**Aufgaben zur Übung:**
(A) Welche Untergrenze für einen langen Text nennt der Auszug über lange Texte?
(B) Setze den Auszug über lange Texte nach seinem letzten Satz fort.

**Auszug:**
+ + +
Wo und wie aber ist lang einzugrenzen? Die Untergrenze ist dabei sicher leicht zu definieren: 1500 Wörter sollten es schon sein. Das geben viele Themen her. Sogar ein Spielbericht kann auf dieses Niveau ausgedehnt werden. Gibt es eine Obergrenze? Latürnich nicht. Warum auch? Wenn jemand etwas zu erzählen hat, soll er das tun können. Wie bereits erwähnt, gut recherchierte Texte zu einem ohnehin interessanten Thema, werden sich immer in der Region um die 2000 oder 2500 Wörter bewegen. Das ist so.
+ + +
**Rohdaten:**
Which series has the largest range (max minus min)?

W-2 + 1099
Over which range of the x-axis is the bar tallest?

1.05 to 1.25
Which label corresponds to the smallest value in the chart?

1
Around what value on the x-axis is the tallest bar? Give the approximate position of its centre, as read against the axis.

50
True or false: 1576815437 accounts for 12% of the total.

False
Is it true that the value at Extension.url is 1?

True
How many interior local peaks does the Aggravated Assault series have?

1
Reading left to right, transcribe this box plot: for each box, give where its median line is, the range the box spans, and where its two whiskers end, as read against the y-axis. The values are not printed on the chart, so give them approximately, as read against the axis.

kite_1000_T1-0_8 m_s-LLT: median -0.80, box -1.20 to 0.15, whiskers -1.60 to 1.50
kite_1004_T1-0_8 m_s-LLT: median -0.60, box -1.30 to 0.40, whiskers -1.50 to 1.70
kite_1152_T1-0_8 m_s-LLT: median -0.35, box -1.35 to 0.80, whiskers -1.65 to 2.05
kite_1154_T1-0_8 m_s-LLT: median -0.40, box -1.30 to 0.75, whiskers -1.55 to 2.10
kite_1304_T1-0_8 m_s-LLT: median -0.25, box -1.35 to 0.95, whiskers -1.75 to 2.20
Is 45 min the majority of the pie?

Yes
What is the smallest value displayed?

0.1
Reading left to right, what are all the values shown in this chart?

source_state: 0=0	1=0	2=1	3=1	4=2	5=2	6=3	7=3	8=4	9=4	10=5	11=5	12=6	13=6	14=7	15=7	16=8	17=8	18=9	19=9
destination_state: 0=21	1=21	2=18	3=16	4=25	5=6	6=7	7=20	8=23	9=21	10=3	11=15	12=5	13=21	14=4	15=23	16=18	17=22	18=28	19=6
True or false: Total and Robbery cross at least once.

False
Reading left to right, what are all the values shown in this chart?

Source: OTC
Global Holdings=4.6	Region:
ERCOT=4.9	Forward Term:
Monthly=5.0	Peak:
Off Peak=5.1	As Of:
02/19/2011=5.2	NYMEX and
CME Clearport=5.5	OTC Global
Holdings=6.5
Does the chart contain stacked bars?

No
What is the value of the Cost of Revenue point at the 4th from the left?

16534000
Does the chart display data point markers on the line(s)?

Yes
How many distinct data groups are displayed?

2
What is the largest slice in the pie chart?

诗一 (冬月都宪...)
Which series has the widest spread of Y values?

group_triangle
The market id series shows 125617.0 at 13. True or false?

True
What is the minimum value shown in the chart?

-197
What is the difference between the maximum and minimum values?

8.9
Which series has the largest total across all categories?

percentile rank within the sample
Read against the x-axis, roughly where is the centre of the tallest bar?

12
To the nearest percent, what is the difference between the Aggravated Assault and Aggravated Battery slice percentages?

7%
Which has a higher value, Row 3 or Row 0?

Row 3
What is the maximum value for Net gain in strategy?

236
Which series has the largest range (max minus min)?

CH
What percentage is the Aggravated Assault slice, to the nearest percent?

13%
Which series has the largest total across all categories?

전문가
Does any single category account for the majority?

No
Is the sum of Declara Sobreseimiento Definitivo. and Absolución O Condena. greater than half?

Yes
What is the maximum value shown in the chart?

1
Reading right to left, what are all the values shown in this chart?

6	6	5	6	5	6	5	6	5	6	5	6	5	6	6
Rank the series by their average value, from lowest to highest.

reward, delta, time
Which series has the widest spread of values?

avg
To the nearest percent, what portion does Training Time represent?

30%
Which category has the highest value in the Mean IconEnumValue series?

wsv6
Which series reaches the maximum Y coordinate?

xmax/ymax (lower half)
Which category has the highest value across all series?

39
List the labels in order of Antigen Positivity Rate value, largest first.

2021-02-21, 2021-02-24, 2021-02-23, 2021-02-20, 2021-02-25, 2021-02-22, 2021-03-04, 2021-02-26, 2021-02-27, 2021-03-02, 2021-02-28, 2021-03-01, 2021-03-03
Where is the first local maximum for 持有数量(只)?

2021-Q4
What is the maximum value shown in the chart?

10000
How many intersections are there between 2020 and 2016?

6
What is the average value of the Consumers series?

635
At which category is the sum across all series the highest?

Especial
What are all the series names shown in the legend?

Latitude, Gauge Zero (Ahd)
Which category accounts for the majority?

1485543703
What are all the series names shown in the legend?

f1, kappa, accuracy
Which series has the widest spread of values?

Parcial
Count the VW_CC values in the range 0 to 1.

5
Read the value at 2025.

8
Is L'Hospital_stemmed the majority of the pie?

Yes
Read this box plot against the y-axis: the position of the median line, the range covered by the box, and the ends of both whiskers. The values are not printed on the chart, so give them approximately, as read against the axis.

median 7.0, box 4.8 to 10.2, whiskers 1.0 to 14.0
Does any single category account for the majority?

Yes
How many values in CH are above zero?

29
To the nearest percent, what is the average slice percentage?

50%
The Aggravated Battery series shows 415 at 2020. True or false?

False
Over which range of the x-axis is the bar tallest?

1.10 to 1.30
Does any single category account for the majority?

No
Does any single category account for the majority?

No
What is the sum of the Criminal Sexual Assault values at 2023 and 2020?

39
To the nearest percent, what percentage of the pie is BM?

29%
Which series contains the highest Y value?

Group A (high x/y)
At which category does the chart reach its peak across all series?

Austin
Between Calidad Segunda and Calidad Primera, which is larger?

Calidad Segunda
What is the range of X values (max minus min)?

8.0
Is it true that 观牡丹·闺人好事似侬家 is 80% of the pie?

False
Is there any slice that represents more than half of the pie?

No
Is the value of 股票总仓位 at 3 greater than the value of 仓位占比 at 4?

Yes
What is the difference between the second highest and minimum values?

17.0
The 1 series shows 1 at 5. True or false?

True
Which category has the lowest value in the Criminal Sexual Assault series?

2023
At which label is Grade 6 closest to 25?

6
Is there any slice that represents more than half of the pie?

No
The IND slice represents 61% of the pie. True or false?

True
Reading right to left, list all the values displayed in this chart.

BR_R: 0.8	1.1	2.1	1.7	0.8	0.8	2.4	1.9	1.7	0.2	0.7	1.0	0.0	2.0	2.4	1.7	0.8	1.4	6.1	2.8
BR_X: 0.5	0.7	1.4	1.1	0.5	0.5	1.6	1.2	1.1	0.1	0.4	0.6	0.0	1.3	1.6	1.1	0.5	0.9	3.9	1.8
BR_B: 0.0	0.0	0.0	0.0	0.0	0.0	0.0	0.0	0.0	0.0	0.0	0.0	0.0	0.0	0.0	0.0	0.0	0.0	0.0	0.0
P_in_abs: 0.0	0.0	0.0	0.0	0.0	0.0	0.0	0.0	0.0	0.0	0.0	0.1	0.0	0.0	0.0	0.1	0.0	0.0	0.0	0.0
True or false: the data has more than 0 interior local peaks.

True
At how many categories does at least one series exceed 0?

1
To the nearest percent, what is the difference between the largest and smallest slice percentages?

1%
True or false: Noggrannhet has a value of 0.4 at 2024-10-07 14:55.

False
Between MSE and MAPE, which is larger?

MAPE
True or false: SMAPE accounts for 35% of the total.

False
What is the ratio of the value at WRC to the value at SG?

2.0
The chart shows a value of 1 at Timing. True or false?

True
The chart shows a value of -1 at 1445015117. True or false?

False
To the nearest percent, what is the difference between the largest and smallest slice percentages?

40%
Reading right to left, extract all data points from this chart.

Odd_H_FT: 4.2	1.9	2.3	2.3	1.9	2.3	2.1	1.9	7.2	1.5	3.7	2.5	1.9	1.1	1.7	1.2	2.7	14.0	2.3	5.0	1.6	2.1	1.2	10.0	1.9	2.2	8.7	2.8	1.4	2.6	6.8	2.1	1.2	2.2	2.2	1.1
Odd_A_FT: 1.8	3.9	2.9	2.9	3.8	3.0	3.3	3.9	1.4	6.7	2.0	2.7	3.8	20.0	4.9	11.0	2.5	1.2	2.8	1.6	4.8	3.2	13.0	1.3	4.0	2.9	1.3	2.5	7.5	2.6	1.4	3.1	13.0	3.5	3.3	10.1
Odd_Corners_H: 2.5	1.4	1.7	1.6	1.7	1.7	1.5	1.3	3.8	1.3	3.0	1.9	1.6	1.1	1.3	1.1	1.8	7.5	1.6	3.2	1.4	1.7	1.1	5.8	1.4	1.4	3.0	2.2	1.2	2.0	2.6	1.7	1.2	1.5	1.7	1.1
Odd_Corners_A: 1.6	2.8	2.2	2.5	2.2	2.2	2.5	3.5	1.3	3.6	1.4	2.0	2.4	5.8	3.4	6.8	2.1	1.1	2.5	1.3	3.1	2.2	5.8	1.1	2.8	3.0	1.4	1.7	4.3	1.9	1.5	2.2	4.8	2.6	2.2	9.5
+ + +
**Lösungen zur Übung:**
(A) 1500 Wörter.

(B)
120 Minuten

Es gibt eine Reihe guter und sehr guter Blogs im deutschsprachigen Raum, die allwöchentlich über die Bundesliga schreiben, sei es als Clubbezogener Blog oder übergreifend. Das meiste jedoch bezieht sich unmittelbar auf den Spieltag oder den Saisonverlauf; nur wenige arbeiten sich Woche für Woche oder Monat für Monat an einem übergreifenden Thema ab. Dies bedeutet mehr Arbeit, weil mehr Recherche. In den meisten Fällen gibt die Zeit nicht her, tiefergehende und längere Texte zu verfassen. Aus eigener Erfahrung ist mir dieses Problem nur allzu gut bekannt. Arbeit, Familie et. al. verlangen berechtigtermaßen nach unserer Aufmerksamkeit. Das ist natürlich verständlich. Oftmals bleiben dabei aber auch unendlich viele Texte oder Ideen oder auch einfach nur Phrasen, Links auf der Strecke oder harren der Dinge die da kommen mögen in der Entwurfsmappe, egal wie diese aussieht. Das ist schade. Genau hier will 120 Minuten einsetzen. Was derzeit aussieht wie eine Linksammlung, soll in den nächsten Monaten ein ausgefeilter Blog werden, der ausschließlich lange Texte zum Thema Fußball bietet.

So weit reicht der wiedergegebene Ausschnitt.